Reconvening after a brief winter break, the Harvard women’s basketball team had just one day to prepare for its matchup last night against Dayton.

“We had one practice [Wednesday] night at nine o’clock,” said Crimson coach Kathy Delaney-Smith. “We tried to squeeze our game plan all into one practice.”

Not surprisingly, the host Flyers (8-5), armed with their high-powered offense, cruised to a 100-81 victory over Harvard (5-5) last night in Dayton, Oh. The hot-shooting Dayton squad finished with a 52.1 field-goal percentage, topping 100 points for the third time this season. Meanwhile, the Crimson shot a respectable 44.3 percent from the field, with three players—senior forward Emma Markley, junior guard Brogan Berry, and sophomore forward Victoria Lippert—in double figures.

“I wasn’t displeased with our kids’ efforts,” Delaney-Smith said. “But bottom line, [Dayton] was a better team.”

For Berry, who played her high school ball at nearby Carroll High, the game was a homecoming of sorts.

“It was great to be home, to play in front of my family and all my high school friends,” Berry said. “It was exciting to play in front of them and make them proud.”

The Flyers’ offense found its rhythm right from the start as Dayton’s Kristin Daugherty scored seven of the first 12 points. Two quick Harvard turnovers and a 13-2 Dayton lead four minutes into the game forced Delaney-Smith to call a 30-second timeout.

“We were down 12 points immediately, and that hurt us,” Delaney-Smith said. “They’re a veteran team; what they do well offensively is read the defense. They run the floor very well. Their point guard [junior Patrice Lalor] is lightning quick and pushes the ball.”

Markley, who scored 19 points and grabbed four boards, converted on a three-point play with 15:30 left to close the lead to 15-7. Strong drives by Lippert and three consecutive post-ups by Markley put the Crimson to within nine points, trailing 39-30 with the first half of play winding down.

But every time Harvard appeared poised to make a comeback, Dayton found a way to extend its lead.

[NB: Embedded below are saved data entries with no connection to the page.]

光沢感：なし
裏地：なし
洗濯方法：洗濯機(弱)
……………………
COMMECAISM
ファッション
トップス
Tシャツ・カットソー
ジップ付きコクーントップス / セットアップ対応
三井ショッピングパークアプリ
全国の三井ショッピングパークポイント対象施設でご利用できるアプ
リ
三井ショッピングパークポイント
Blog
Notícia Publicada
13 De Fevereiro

The Flyers relied on a 13-6 run to go into the locker room with a comfortable 53-36 lead.

“We made some runs at them,” Delaney-Smith said. “There were times when we played some very tough defenses, yet they were still able to score.”

“They really pushed the ball well and got a lot of easy baskets and transition points,” Berry said. “That set us back at the beginning of the game.”

With a quick 8-2 Flyer run ignited by Daugherty’s back-to-back three pointers, the second half started just as the first began. Not surprisingly, the Crimson made another attempt at a comeback, employing different defensive schemes in the hopes of halting Dayton’s offensive attack.

“We used a lot of combination defenses and we’ll go four and five minutes where we’re doing a good job, and then they’ll just shove it down our throats and get an easy look,” Delaney-Smith said. “They’re a very well-coached and disciplined offensive team.”

With six minutes elapsed in the second half, Lippert and co-captain Christine Matera drilled three-pointers to cut the lead to 66-45.

Despite the sharpshooting, turnovers continued to plague Harvard the entire night, preventing the team from catching up with its opponent. The Crimson turned the ball over 23 times in total, giving Dayton 31 points off of its mistakes.

“We still were plagued by turnovers,” Delaney-Smith said. “In the games that we lost, that was always on the list of what went wrong. It’s not any one player, it’s each player has two or three and that’s too many. And it wasn’t their defense…there were shots that we were able to get. The turnovers were us beating ourselves.”

With the final game of the calendar year wrapped up, Delaney-Smith hopes the team will use the loss as a valuable learning opportunity to improve.

“We’re not where we expected to be, but we’re not in a bad place either,” Delaney-Smith said. “I think we can keep getting better; I saw a team that still believes that. We’ll put it behind us and move on. We have to go home and get ready for UMass.”